------ Study material

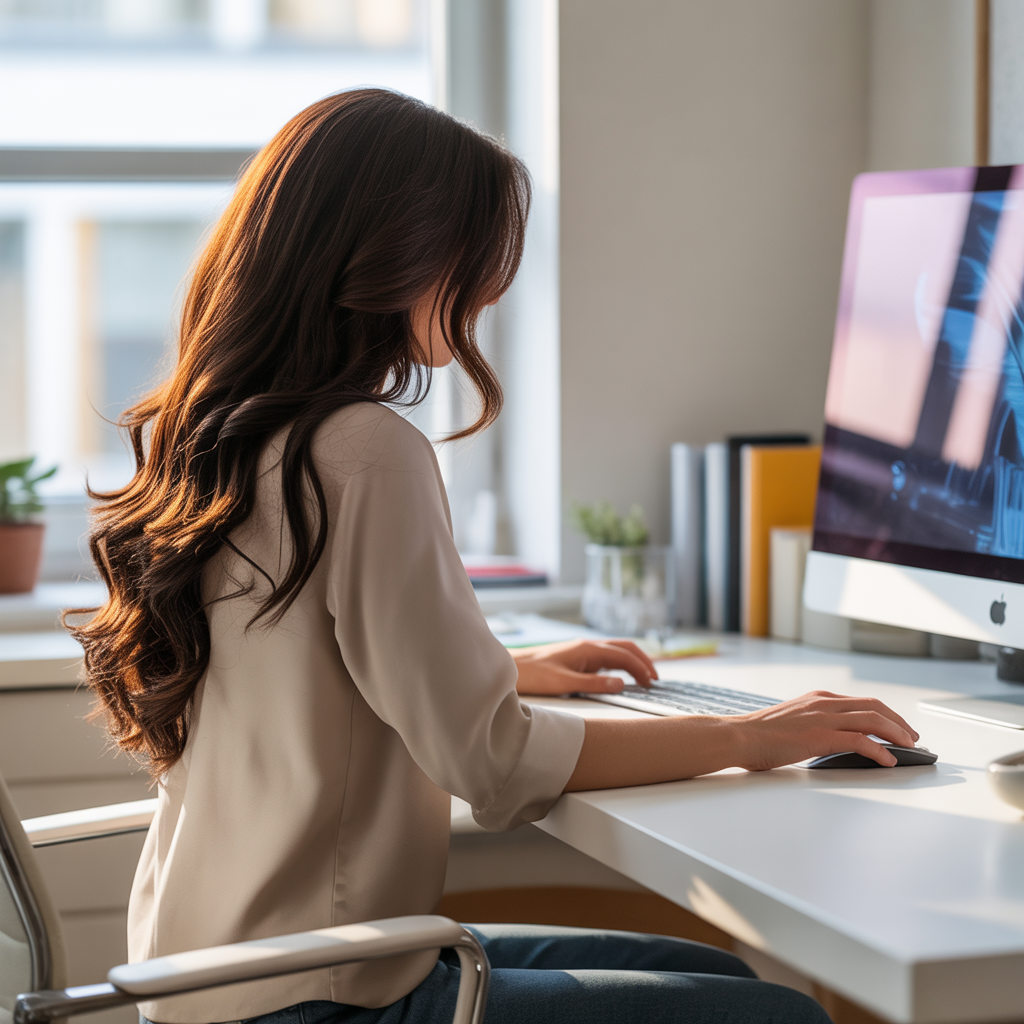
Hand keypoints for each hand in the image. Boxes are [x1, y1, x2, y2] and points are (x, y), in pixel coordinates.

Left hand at [513, 639, 657, 695]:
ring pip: (616, 650)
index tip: (652, 684)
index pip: (624, 656)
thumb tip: (622, 684)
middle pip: (625, 647)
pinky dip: (620, 663)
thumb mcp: (565, 684)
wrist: (513, 667)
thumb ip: (594, 684)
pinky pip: (606, 657)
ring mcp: (583, 650)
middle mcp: (588, 646)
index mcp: (588, 649)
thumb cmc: (535, 675)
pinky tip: (621, 675)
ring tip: (645, 677)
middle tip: (656, 678)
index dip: (642, 669)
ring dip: (633, 661)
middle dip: (643, 661)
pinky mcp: (577, 657)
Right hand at [735, 690, 920, 769]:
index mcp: (817, 698)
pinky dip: (879, 751)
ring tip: (909, 747)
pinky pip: (860, 741)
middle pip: (874, 706)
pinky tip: (888, 761)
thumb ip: (813, 723)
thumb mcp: (792, 721)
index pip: (862, 701)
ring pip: (872, 720)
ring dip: (896, 734)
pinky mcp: (820, 736)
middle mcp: (823, 703)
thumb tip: (831, 738)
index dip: (886, 713)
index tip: (898, 726)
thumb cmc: (759, 734)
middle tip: (912, 737)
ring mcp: (822, 718)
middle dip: (898, 721)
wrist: (739, 736)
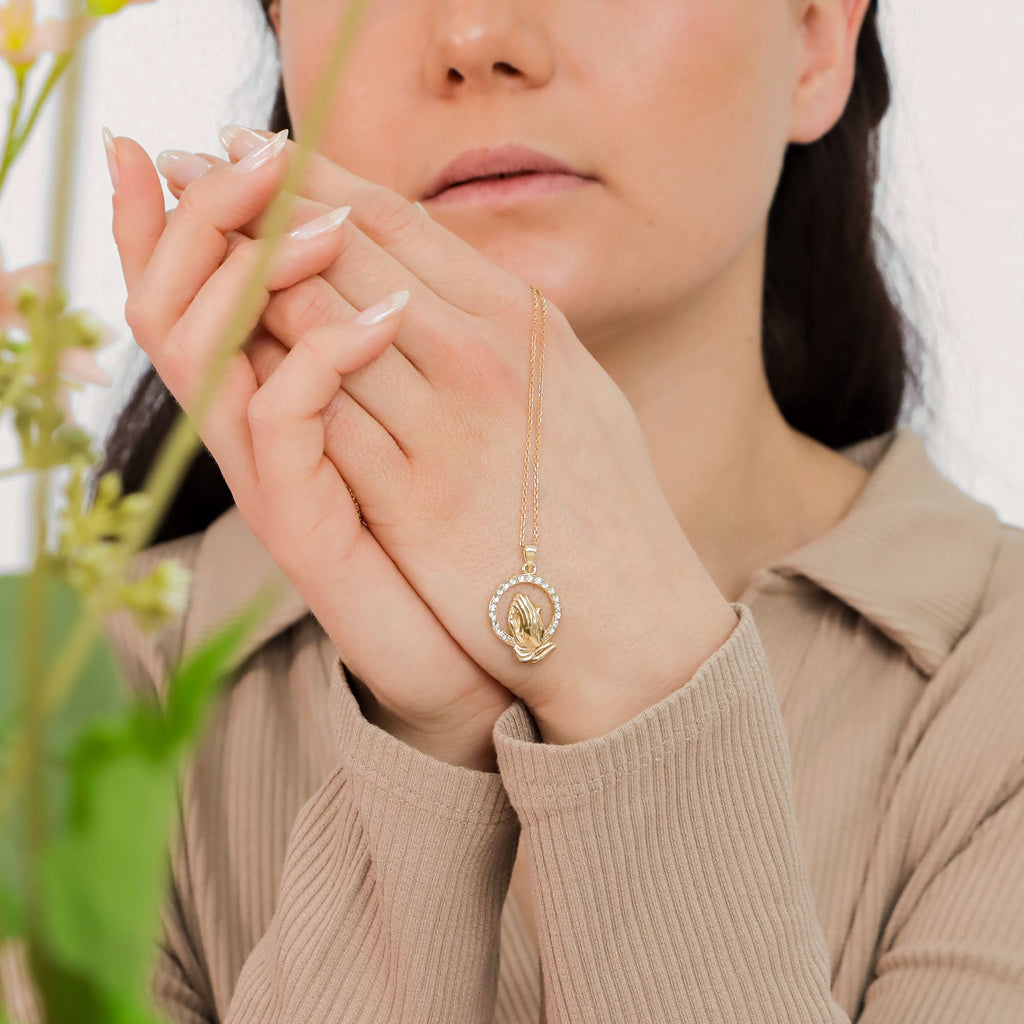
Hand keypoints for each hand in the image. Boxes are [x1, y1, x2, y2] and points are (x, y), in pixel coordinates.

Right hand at [107, 133, 516, 771]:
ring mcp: (280, 481)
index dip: (209, 214)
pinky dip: (323, 358)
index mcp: (292, 402)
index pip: (225, 291)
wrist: (479, 659)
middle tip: (241, 142)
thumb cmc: (460, 544)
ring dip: (258, 269)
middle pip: (194, 305)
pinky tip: (388, 315)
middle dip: (210, 217)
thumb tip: (411, 268)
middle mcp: (267, 436)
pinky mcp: (305, 527)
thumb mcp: (428, 436)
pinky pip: (286, 425)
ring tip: (311, 208)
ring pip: (216, 354)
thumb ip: (401, 361)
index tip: (221, 137)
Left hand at [158, 129, 739, 744]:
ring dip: (245, 278)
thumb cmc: (606, 503)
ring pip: (317, 322)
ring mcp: (445, 426)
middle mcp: (482, 356)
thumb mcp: (575, 386)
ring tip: (190, 248)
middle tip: (194, 172)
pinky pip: (319, 414)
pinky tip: (221, 347)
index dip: (317, 177)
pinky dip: (265, 370)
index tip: (264, 154)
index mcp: (523, 320)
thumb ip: (509, 327)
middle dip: (259, 206)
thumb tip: (446, 278)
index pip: (398, 219)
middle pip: (345, 251)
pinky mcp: (412, 500)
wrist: (631, 617)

------------

Task objective:
Each entry should be transcribed exactly as given, with pictures omitted.

Answer to this problem:
Hand keypoints for each hand in the image. Boxes are [x1, y1, x2, y2] and points are (x, y), in pixel coordinates.

Left hand at [513, 639, 657, 695]:
ring pip: (616, 650)
index tip: (652, 684)
index pip: (624, 656)
thumb tip: (622, 684)
middle pip: (625, 647)
pinky dip: (620, 663)
thumb mcp: (565, 684)
wrist: (513, 667)
thumb ip: (594, 684)
pinky pip: (606, 657)
ring mcp: (583, 650)
middle mcp: (588, 646)
index mcp: (588, 649)
thumb cmc: (535, 675)
pinky tip: (621, 675)
ring tip: (645, 677)
middle tip: (656, 678)
index dip: (642, 669)
ring dip: (633, 661)
middle dip: (643, 661)
pinky mcp: (577, 657)
Right hand at [735, 690, 920, 769]:
index mcp: (817, 698)
pinky dip: (879, 751)
ring tip: (909, 747)
pinky pip: (860, 741)
middle pip: (874, 706)
pinky tip: (888, 761)
thumb ip: (813, 723)
thumb mcp: (792, 721)
index pip: (862, 701)
ring pip: (872, 720)
ring dip: (896, 734)
pinky mcp: (820, 736)
middle mcp: (823, 703)
thumb tip: (831, 738)
index dip: (886, 713)
index tip: (898, 726)
thumb cmc: (759, 734)
middle tip: (912, 737)
ring mcp: (822, 718)
middle dip: (898, 721)
wrist: (739, 736)
Hand keypoints for each hand in the image. Boxes are [x1, y1, x2, y2] and points are (x, y), in pixel coordinates.

Right hand at [107, 133, 516, 771]:
ring mcp: (280, 481)
index dip: (209, 214)
pinky dip: (323, 358)
index mcp: (292, 402)
index pip: (225, 291)
wrist: (479, 659)
middle tip: (241, 142)
thumb cmc: (460, 544)
ring dip: (258, 269)
middle pip: (194, 305)
pinky tip: (388, 315)
middle dip: (210, 217)
thumb tip: (411, 268)
middle mcp: (267, 436)
pinky mcp: (305, 527)
thumb mcp: (428, 436)
pinky pip: (286, 425)
ring tip: (311, 208)
ring pip: (216, 354)
thumb ip: (401, 361)
index tip: (221, 137)
Left hand at [158, 129, 739, 744]:
ring dip: (245, 278)
thumb cmc: (606, 503)
ring pip: (317, 322)
ring mcp: (445, 426)
middle mcp: (482, 356)
thumb mcp: (575, 386)
ring tip: (190, 248)
middle tip: (194, 172)
pinky pip: (319, 414)
pinky tip: (221, 347)
index dip: (317, 177)
pinky dip: (265, 370)
index tip: (264, 154)
index mcp: (523, 320)
thumb ip: (509, 327)
middle dip: (259, 206)
thumb tip: (446, 278)
index pip: (398, 219)
middle pip: (345, 251)
pinky mcp: (412, 500)
wrist: (631, 617)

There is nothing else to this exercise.